No cenário com metas mais ambiciosas, haveria um adicional de 83 gigatoneladas de armazenamento de carbono; mais de quatro milhões de quilômetros quadrados de áreas naturais (tamanho da Índia e do Paquistão) seriam salvos e um terço da perda da biodiversidade projetada no primeiro panorama. O relatório destaca que, até 2050, recuperar o total de US$ 1,6 trilhão dos US$ 700 bilhões anuais investidos em subsídios às indústrias agrícolas e aos combustíveis fósseis permitiria recuperar, daqui a duas décadas, 1 bilhão de hectares degradados, área equivalente aos EUA ou à China.
Soluções possíveis
Além de apresentar os cenários, o documento da ONU indica soluções potenciais para a recuperação do solo, com base em exemplos de vários países. Experiências de agrofloresta como a da marca de cosméticos brasileira Natura na extração de óleo vegetal sem desmatamento são citadas no relatório. Segundo o texto, o sistema, implementado no Pará, permitiu que, em cinco anos, os rendimentos do dendê fossem maiores que os produzidos em monoculturas. "Os estudos de caso de todo o mundo apresentados no GLO2 deixam claro que a restauração de terras pode ser implementada em quase todos os ambientes e em muitas escalas espaciais, sugerindo que cada país pode projetar e implementar uma agenda de restauração de terras sob medida para atender às suas necessidades de desenvolvimento", disse Ibrahim Thiaw.

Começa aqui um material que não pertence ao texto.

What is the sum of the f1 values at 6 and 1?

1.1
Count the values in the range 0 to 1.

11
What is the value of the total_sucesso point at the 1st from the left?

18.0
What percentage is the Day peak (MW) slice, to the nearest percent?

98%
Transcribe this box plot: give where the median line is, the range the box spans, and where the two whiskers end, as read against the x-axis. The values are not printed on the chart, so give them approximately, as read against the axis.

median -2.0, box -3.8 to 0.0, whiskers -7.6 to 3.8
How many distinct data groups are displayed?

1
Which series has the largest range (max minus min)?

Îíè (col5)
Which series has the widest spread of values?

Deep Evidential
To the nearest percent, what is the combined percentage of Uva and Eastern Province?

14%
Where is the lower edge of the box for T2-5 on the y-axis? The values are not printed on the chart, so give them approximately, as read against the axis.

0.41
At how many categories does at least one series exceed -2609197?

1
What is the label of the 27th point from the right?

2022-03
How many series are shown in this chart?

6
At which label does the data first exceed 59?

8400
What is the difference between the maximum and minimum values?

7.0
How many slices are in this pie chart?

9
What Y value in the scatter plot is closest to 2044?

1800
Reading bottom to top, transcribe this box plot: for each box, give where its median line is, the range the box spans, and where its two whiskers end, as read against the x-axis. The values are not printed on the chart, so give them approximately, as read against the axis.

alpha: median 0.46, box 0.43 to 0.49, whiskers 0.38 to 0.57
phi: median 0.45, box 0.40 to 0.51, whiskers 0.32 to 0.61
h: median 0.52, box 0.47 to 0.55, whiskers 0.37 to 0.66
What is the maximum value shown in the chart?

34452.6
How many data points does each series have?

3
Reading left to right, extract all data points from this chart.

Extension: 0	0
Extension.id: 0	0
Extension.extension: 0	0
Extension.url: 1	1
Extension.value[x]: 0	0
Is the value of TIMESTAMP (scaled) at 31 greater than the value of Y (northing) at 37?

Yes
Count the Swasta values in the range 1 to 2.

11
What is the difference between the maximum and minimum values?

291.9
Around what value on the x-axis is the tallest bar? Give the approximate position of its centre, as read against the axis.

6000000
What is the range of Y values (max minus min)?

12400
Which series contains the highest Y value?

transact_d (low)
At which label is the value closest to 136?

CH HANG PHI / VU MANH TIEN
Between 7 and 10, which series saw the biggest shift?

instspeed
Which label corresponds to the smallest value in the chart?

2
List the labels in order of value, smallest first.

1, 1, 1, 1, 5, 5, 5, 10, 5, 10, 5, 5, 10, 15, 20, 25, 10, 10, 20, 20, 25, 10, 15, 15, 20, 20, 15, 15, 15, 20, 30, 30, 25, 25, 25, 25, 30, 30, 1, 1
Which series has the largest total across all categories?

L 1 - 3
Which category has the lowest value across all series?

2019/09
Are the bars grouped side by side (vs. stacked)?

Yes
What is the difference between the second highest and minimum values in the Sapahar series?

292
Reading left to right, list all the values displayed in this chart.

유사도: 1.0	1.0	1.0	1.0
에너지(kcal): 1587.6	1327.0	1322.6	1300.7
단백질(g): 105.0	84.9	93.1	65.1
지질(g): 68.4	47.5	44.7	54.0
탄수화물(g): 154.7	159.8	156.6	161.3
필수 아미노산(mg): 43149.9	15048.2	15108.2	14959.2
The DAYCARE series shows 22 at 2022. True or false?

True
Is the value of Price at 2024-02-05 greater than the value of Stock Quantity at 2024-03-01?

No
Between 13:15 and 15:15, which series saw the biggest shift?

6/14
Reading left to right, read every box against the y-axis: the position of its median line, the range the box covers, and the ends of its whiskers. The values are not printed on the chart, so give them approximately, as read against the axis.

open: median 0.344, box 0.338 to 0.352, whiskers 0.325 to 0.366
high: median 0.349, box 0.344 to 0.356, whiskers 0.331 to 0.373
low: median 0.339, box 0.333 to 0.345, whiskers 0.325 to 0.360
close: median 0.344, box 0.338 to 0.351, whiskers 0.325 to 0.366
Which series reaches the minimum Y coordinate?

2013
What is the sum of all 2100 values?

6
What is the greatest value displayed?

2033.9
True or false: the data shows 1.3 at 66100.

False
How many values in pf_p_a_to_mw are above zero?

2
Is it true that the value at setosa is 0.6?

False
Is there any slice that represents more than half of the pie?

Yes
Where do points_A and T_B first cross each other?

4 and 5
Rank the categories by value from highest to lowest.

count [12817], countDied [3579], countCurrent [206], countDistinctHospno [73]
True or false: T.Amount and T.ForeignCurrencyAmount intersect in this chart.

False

"Restaurar a saúde e a produtividade a longo prazo em paisagens alimentares é uma das principais prioridades para garantir a sustentabilidade futura", destacou a diretora de mecanismo global da UNCCD, Louise Baker. "Assim como um investidor usa capital financeiro para gerar lucros, regenerar uma floresta ou melhorar a saúde do solo fornece retornos na forma de um fornecimento futuro de madeira ou alimentos", exemplificou.
Há três semanas, o Painel Intergovernamental de Mudanças Climáticas (IPCC) da ONU também destacou as consequências do mau uso da terra no aumento da temperatura global. Segundo a análise, feita por 278 cientistas, em 2019, foram emitidas 59 gigatoneladas de gases de efeito estufa na atmosfera, 54% a mais do valor registrado na década de 1990. A agricultura e as mudanças na utilização do solo foram responsáveis por 22% desses lançamentos.
Mais ciclones tropicais
As mudanças climáticas causadas por atividades humanas tornarão fortes ciclones tropicais duas vezes mais frequentes até meados do século, colocando em risco grandes partes do mundo, de acordo com um estudo publicado na revista Scientific Advances. A análise também projeta que as velocidades máximas do vento associadas a esses fenômenos podem aumentar em torno de 20%. Muitas das áreas de maior risco estão em países de baixa renda, como Camboja, Laos, e Moçambique, além de nações insulares do Pacífico. Segundo os autores, a pesquisa pode ajudar governos e organizações a avaliar melhor a probabilidade de ocorrência desses eventos, apoiando, assim, o desenvolvimento de estratégias de mitigação para minimizar impactos materiais e mortes.